SANFORD, Fla. - The Sanford Police Department, an agency scrutinized for its handling of the Trayvon Martin shooting case, is under fire once again—and this time, it involves one of its own.
Officer Michael Hernandez filed a federal lawsuit against the agency claiming he was the victim of discrimination.
The suit says Hernandez, a Puerto Rico native, joined the department in 2008 as a patrol officer. A couple of years later, he was promoted to School Resource Officer at Millenia Middle School.
In July 2011, Hernandez responded to a call with a white police officer.
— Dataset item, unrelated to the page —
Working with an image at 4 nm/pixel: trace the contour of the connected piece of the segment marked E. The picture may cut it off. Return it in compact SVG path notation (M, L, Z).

After clearing the call, Hernandez and the officer engaged in a conversation about an internal affairs investigation the other officer was the subject of, the suit says.
A month later, then-police chief Bill Lee confronted Hernandez and told him “I don’t need you running things from behind the scenes,” the suit says.
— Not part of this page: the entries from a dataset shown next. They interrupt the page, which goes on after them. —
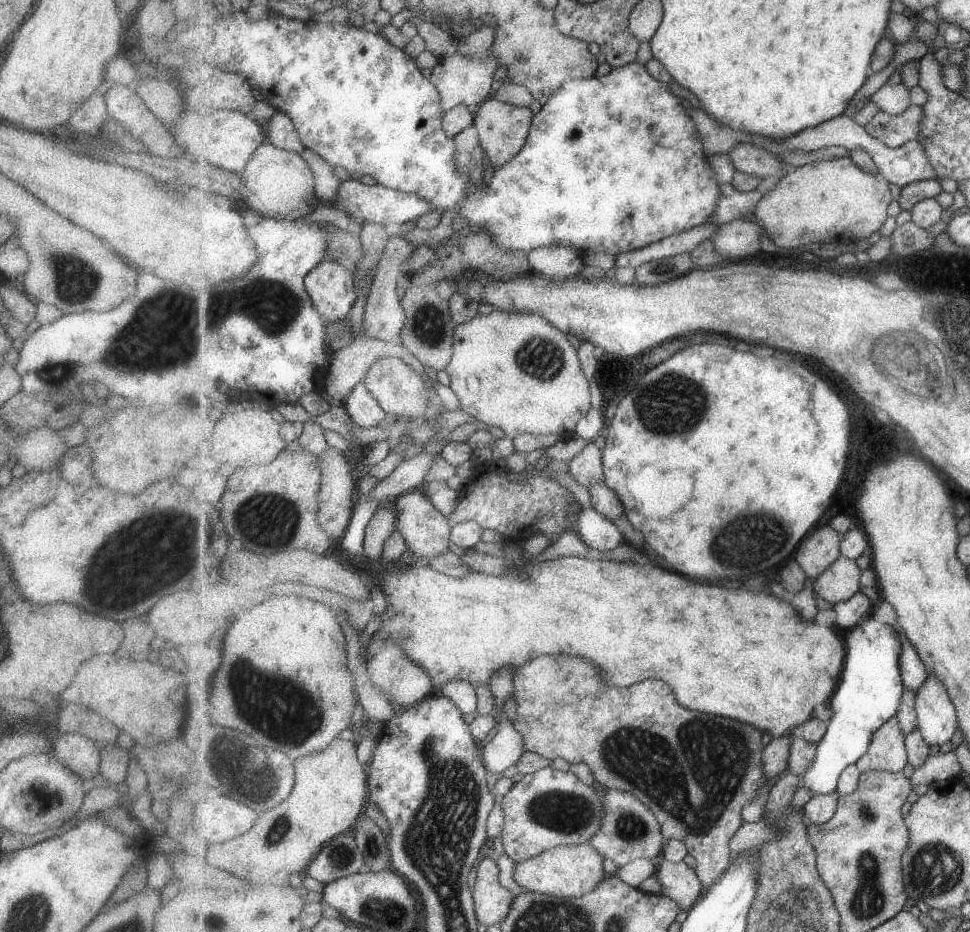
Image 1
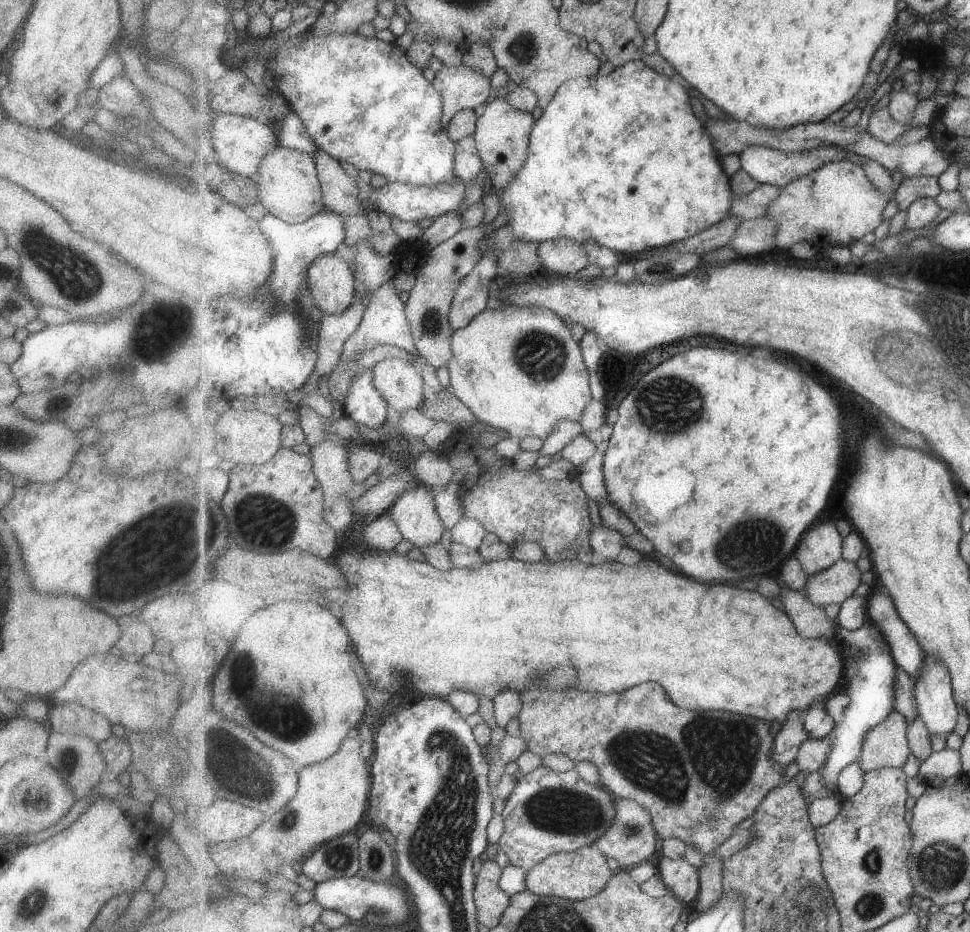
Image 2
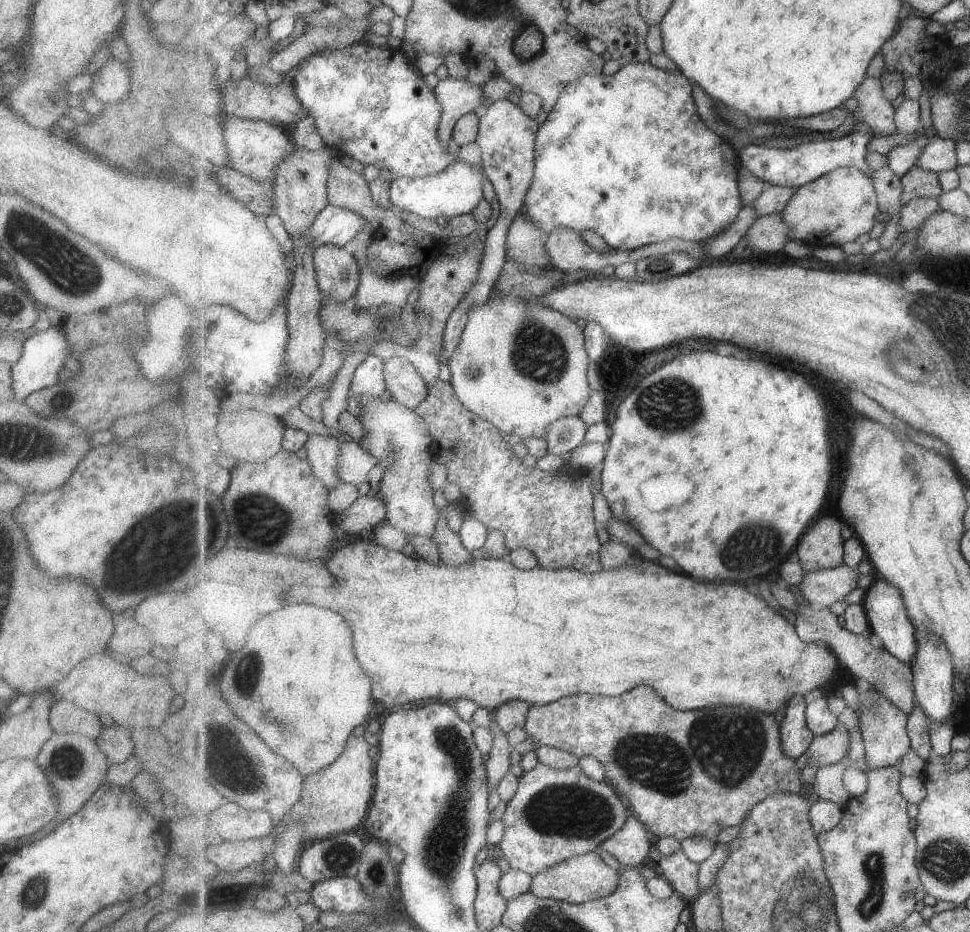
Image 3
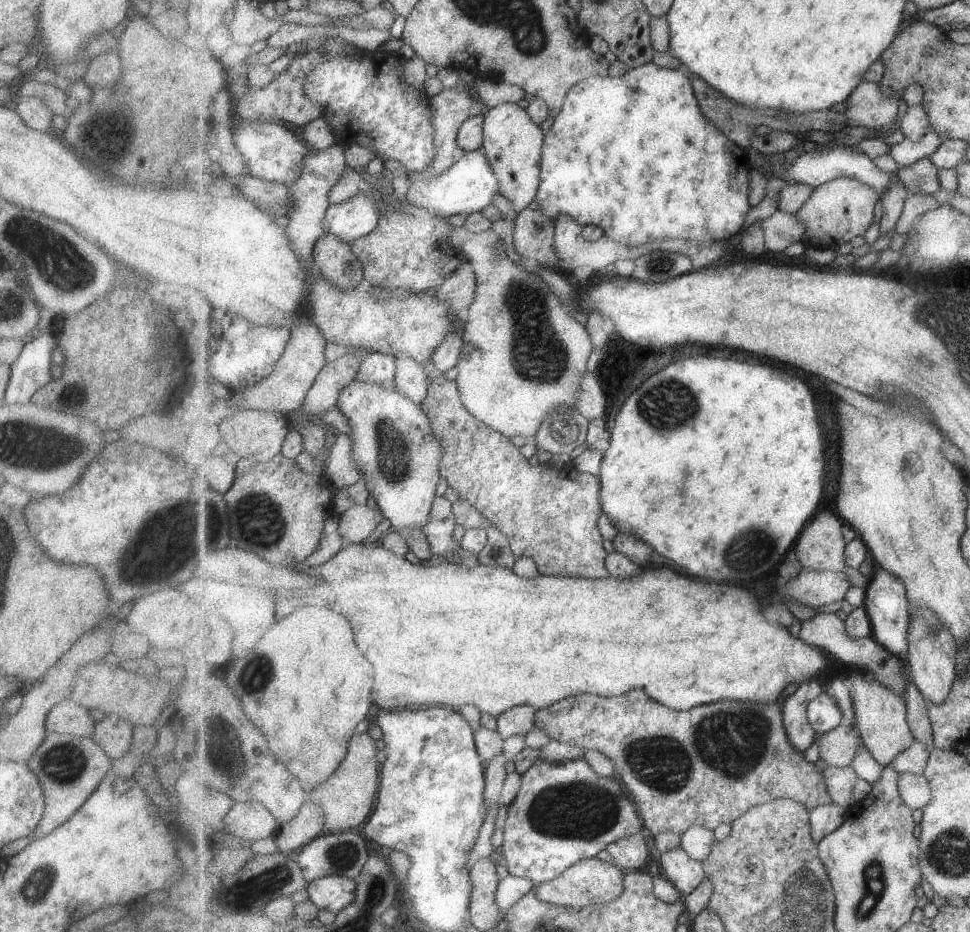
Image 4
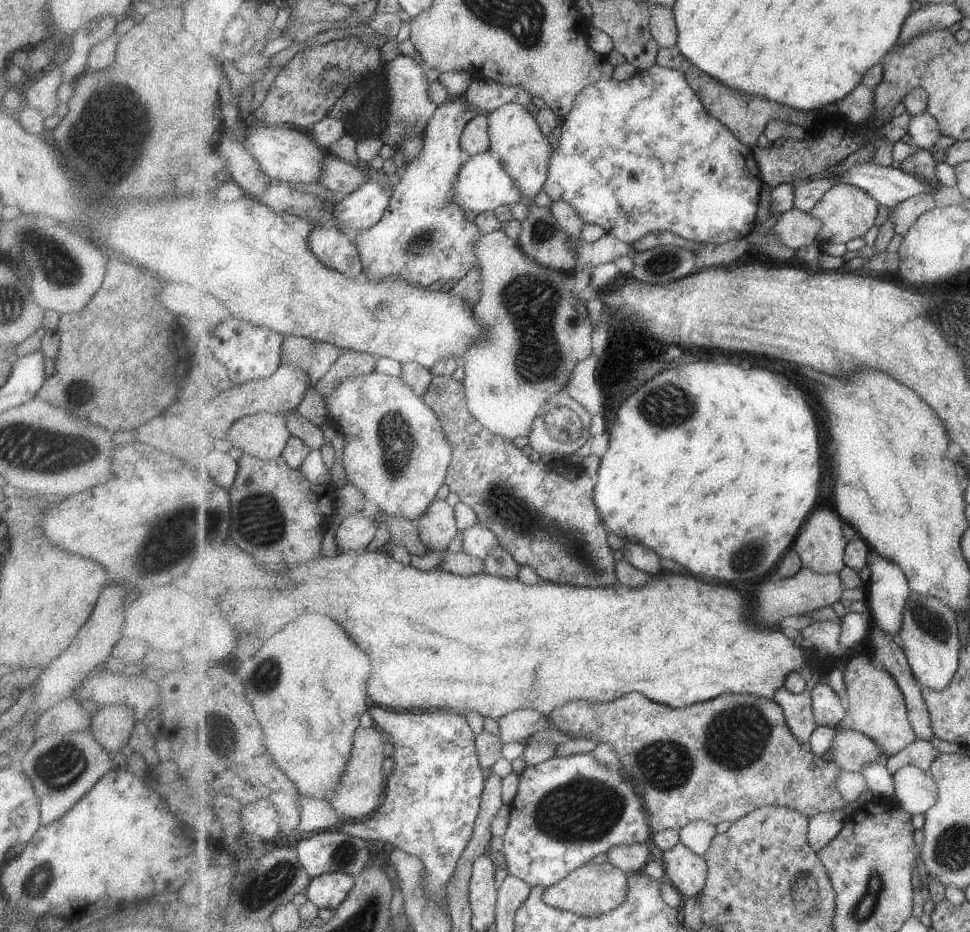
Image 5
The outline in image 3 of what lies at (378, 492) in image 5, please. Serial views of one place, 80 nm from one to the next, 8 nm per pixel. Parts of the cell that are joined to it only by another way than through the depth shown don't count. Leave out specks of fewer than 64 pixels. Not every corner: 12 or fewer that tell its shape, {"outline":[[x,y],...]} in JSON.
{"outline":[[389,391],[357,418],[387,521],[433,538],[436,443]]}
Shortly after that, Lee allegedly told Hernandez he was starting rumors. Then, Lee pulled Hernandez from his School Resource Officer position, according to the lawsuit.
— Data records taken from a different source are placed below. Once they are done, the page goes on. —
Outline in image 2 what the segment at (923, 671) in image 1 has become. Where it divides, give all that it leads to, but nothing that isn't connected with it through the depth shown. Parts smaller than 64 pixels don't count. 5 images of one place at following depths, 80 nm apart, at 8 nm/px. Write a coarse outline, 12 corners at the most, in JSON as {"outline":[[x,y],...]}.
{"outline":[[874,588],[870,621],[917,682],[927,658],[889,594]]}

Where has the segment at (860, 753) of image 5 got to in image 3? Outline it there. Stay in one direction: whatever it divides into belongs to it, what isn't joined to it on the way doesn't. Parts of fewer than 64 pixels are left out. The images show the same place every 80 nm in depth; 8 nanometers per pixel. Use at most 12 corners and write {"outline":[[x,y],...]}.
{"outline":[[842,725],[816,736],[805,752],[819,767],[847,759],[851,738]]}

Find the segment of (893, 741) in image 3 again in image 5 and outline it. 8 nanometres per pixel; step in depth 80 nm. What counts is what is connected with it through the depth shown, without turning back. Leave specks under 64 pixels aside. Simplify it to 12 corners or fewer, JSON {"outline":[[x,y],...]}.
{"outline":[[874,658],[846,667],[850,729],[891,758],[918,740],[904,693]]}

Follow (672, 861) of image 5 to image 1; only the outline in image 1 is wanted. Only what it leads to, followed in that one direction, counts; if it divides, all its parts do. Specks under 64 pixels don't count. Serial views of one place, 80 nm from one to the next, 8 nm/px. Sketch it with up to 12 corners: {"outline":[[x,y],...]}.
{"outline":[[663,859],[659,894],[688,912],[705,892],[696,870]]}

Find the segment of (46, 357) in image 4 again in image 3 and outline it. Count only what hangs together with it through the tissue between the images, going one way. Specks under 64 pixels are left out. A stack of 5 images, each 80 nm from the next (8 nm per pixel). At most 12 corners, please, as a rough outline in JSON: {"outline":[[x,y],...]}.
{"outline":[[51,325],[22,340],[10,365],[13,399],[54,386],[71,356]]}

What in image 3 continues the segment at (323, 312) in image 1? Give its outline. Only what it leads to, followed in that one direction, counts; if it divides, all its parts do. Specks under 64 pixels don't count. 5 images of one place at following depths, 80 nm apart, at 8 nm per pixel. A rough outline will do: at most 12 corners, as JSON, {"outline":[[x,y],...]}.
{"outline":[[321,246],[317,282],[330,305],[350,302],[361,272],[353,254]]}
Hernandez was then assigned to work night patrol with Sergeant Ned Golden, the suit claims. It goes on to say “it was well known within the Sanford Police Department that Ned Golden disliked [Hernandez] because of his national origin.”
Hernandez tried to get a new assignment: “The Plaintiff reminded Chief Lee that Sergeant Golden did not like him, and that he believed he would be subjected to a hostile work environment based on his national origin,” the suit reads. The chief allegedly told Hernandez “you’re just going to have to handle it.”
Hernandez also claims he was assigned to the worst zones in Sanford because of his nationality. He says on a number of occasions his life was put at risk because he did not receive back up on emergency calls.
The officer decided to become a reserve officer in January 2012 so his career was not ruined, the suit says.
In the suit, Hernandez claims he has suffered damages “including, but not limited to, humiliation, damage to career, and/or loss of employment, earnings, benefits, and other non-pecuniary and intangible injuries, and is entitled to judgment and compensation pursuant to Title VII of the Civil Rights Act of 1964.”
The Sanford Police Department did not return calls seeking comment on the lawsuit.